Rozwiązujesz dyktando:
Awaria drukarki
W starej drukarni na obrzeżach Chełmży zdarzył się dziwny wypadek. Zabrakło tuszu w wiekowej machinie, która przez długie, długie lata, choć rzadko uzupełniana tuszem, była niezawodna w swojej pracy. Drukowała przepiękne, wyraziste obrazy i kopie, zadowalając każdego z producentów i klientów, którzy później kupowali gazety z ilustracjami, które zostały właśnie przez tę drukarkę stworzone. Była godzina ósma i w pracy zaczął się duży ruch, ponieważ na zlecenie szefa przemieniono grafik, aby wydrukować dwukrotnie większą ilość zamierzanych obrazów dla miejscowej gazety, która ostatnio cieszyła się dużym powodzeniem. Kiedy liczba wydrukowanych egzemplarzy przekroczyła trzysta, machina zacięła się i odmówiła posłuszeństwa. Zaniepokojeni pracownicy szukali przyczyny zepsucia się drukarki, jednak nikt nie mógł odpowiedzieć na krążące po kątach pytanie, dlaczego po tak długim czasie drukarka się zawiesiła. Do zakładu wezwano przyjaciela jednego z pracowników, mechanika, który był bardzo dobry w naprawianiu rzeczy codziennego użytku. Prędko doszedł do wniosku, że zwyczajnie zabrakło tuszu. Pracownicy, którzy wcześniej bardzo się bali o to, jak szef zareaguje na wieść o zepsuciu się tak wiekowego sprzętu, odetchnęli z ulgą. Jeden mężczyzna z zespołu, pan Ireneusz, pojechał po tusz, by uzupełnić braki.
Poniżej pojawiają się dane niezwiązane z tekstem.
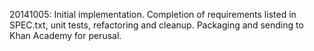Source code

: 20141005: Initial implementation. Completion of requirements listed in
          SPEC.txt, unit tests, refactoring and cleanup. Packaging and 
          sending to Khan Academy for perusal.
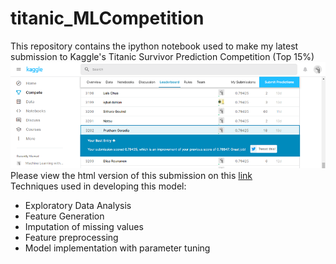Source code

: # titanic_MLCompetition
This repository contains the ipython notebook used to make my latest submission to Kaggle's Titanic Survivor Prediction Competition (Top 15%)
![Kaggle Result](result.png)\
Please view the html version of this submission on this [link](http://prathamg.rf.gd/titanic.html) \
Techniques used in developing this model:
* Exploratory Data Analysis
* Feature Generation
* Imputation of missing values
* Feature preprocessing
* Model implementation with parameter tuning
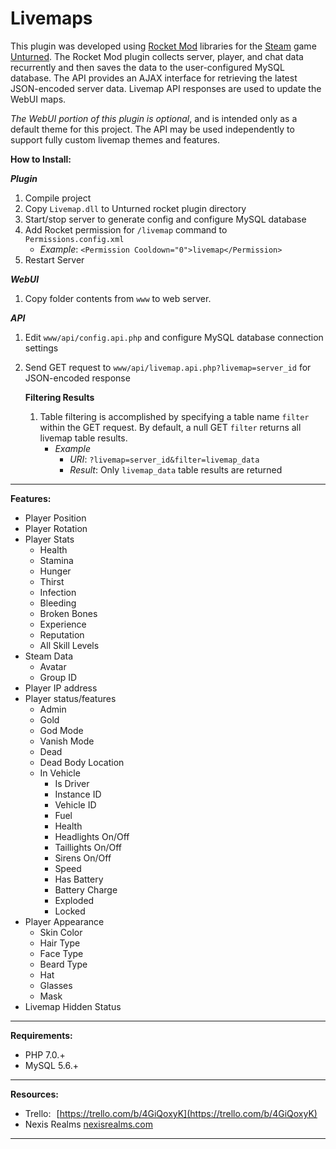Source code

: # Livemaps

This plugin was developed using [Rocket Mod](https://rocketmod.net/) libraries for the [Steam](http://store.steampowered.com/) game [Unturned](http://store.steampowered.com/app/304930/). The Rocket Mod plugin collects server, player, and chat data recurrently and then saves the data to the user-configured MySQL database. The API provides an AJAX interface for retrieving the latest JSON-encoded server data. Livemap API responses are used to update the WebUI maps.

*The WebUI portion of this plugin is optional*, and is intended only as a default theme for this project. The API may be used independently to support fully custom livemap themes and features.

**How to Install:**

***Plugin***
1. Compile project
2. Copy `Livemap.dll` to Unturned rocket plugin directory
3. Start/stop server to generate config and configure MySQL database
4. Add Rocket permission for `/livemap` command to `Permissions.config.xml`
    - *Example*: `<Permission Cooldown="0">livemap</Permission>`
5. Restart Server

***WebUI***
1. Copy folder contents from `www` to web server.

***API***
1. Edit `www/api/config.api.php` and configure MySQL database connection settings
2. Send GET request to `www/api/livemap.api.php?livemap=server_id` for JSON-encoded response
    
    **Filtering Results**
    1. Table filtering is accomplished by specifying a table name `filter` within the GET request. By default, a null GET `filter` returns all livemap table results.
        - *Example*
            - *URI*: `?livemap=server_id&filter=livemap_data`
            - *Result*: Only `livemap_data` table results are returned

---

**Features:**
- Player Position
- Player Rotation
- Player Stats
    - Health
    - Stamina
    - Hunger
    - Thirst
    - Infection
    - Bleeding
    - Broken Bones
    - Experience
    - Reputation
    - All Skill Levels
- Steam Data 
    - Avatar
    - Group ID
- Player IP address
- Player status/features
    - Admin
    - Gold
    - God Mode
    - Vanish Mode
    - Dead
    - Dead Body Location
    - In Vehicle
        - Is Driver
        - Instance ID
        - Vehicle ID
        - Fuel
        - Health
        - Headlights On/Off
        - Taillights On/Off
        - Sirens On/Off
        - Speed
        - Has Battery
        - Battery Charge
        - Exploded
        - Locked
- Player Appearance
    - Skin Color
    - Hair Type
    - Face Type
    - Beard Type
    - Hat
    - Glasses
    - Mask
- Livemap Hidden Status

---

**Requirements:**
- PHP 7.0.+
- MySQL 5.6.+

---

**Resources:**
- Trello: [https://trello.com/b/4GiQoxyK](https://trello.com/b/4GiQoxyK)
- Nexis Realms [nexisrealms.com](http://www.nexisrealms.com)

---
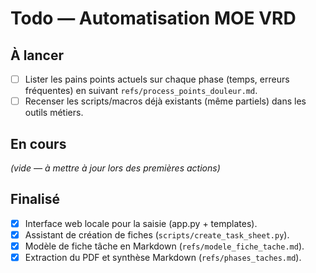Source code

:# Todo — Automatisation MOE VRD

## À lancer

- [ ] Lister les pains points actuels sur chaque phase (temps, erreurs fréquentes) en suivant `refs/process_points_douleur.md`.
- [ ] Recenser les scripts/macros déjà existants (même partiels) dans les outils métiers.

## En cours

*(vide — à mettre à jour lors des premières actions)*

## Finalisé

- [x] Interface web locale pour la saisie (app.py + templates).
- [x] Assistant de création de fiches (`scripts/create_task_sheet.py`).
- [x] Modèle de fiche tâche en Markdown (`refs/modele_fiche_tache.md`).
- [x] Extraction du PDF et synthèse Markdown (`refs/phases_taches.md`).
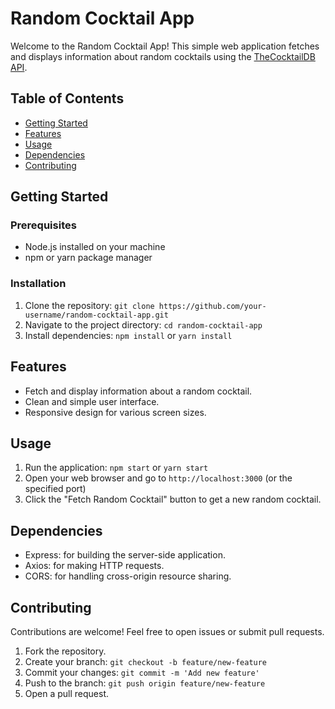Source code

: # Random Cocktail App

Welcome to the Random Cocktail App! This simple web application fetches and displays information about random cocktails using the [TheCocktailDB API](https://www.thecocktaildb.com/api.php).

## Table of Contents
- [Getting Started](#getting-started)
- [Features](#features)
- [Usage](#usage)
- [Dependencies](#dependencies)
- [Contributing](#contributing)
  
## Getting Started

### Prerequisites
- Node.js installed on your machine
- npm or yarn package manager

### Installation
1. Clone the repository: `git clone https://github.com/your-username/random-cocktail-app.git`
2. Navigate to the project directory: `cd random-cocktail-app`
3. Install dependencies: `npm install` or `yarn install`

## Features
- Fetch and display information about a random cocktail.
- Clean and simple user interface.
- Responsive design for various screen sizes.

## Usage

1. Run the application: `npm start` or `yarn start`
2. Open your web browser and go to `http://localhost:3000` (or the specified port)
3. Click the "Fetch Random Cocktail" button to get a new random cocktail.

## Dependencies
- Express: for building the server-side application.
- Axios: for making HTTP requests.
- CORS: for handling cross-origin resource sharing.

## Contributing
Contributions are welcome! Feel free to open issues or submit pull requests.

1. Fork the repository.
2. Create your branch: `git checkout -b feature/new-feature`
3. Commit your changes: `git commit -m 'Add new feature'`
4. Push to the branch: `git push origin feature/new-feature`
5. Open a pull request.
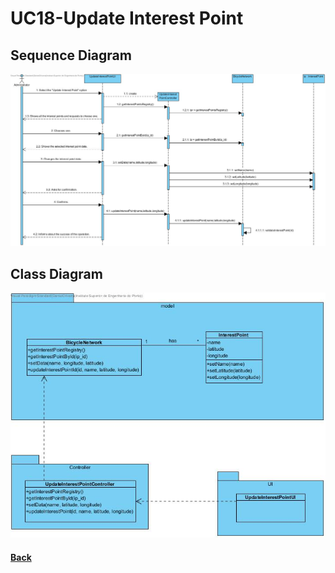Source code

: # UC18-Update Interest Point

##	Sequence Diagram
![UC18-Update Interest Point SD](UC18-SD.jpg)

##	Class Diagram
![UC18- Update Interest Point CD](UC18-CD.jpg)

#### [Back](../OODesign.md)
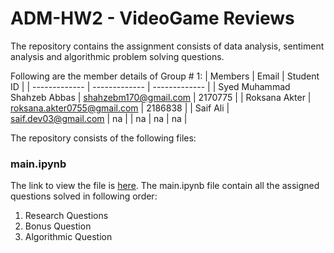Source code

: # ADM-HW2 - VideoGame Reviews
The repository contains the assignment consists of data analysis, sentiment analysis and algorithmic problem solving questions.  

Following are the member details of Group # 1:
| Members  | Email | Student ID |
| ------------- | ------------- | ------------- |
| Syed Muhammad Shahzeb Abbas  | shahzebm170@gmail.com  | 2170775 |
| Roksana Akter  | roksana.akter0755@gmail.com  | 2186838 |
| Saif Ali | saif.dev03@gmail.com | na |
| na | na | na |  

The repository consists of the following files:

### main.ipynb
The link to view the file is [here](https://nbviewer.org/github/shahzeb512/ADM-HW2/blob/main/main.ipynb). The main.ipynb file contain all the assigned questions solved in following order:
1. Research Questions
2. Bonus Question
3. Algorithmic Question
Mijały godziny, praca drukarki była zawieszona, a tuszu i Ireneusza nadal nie było. Niektórzy martwili się , że „mają trzy godziny w plecy” i że szef obetnie im trochę pensji za brak ustalonej liczby wydrukowanych egzemplarzy, jednak Ireneusz szybko przyjechał i włożył do drukarki tusz, który bardzo różnił się od poprzedniego. Nikt nie mógł na to poradzić, ponieważ tusz, którego wcześniej używali, pochodził z oryginalnych zbiorów szefa. Dzięki pomocy mechanika i Ireneusza praca drukarki znów ruszyła, a wszystkim udało się wydrukować zaplanowaną liczbę kolorowych, nowych gazet.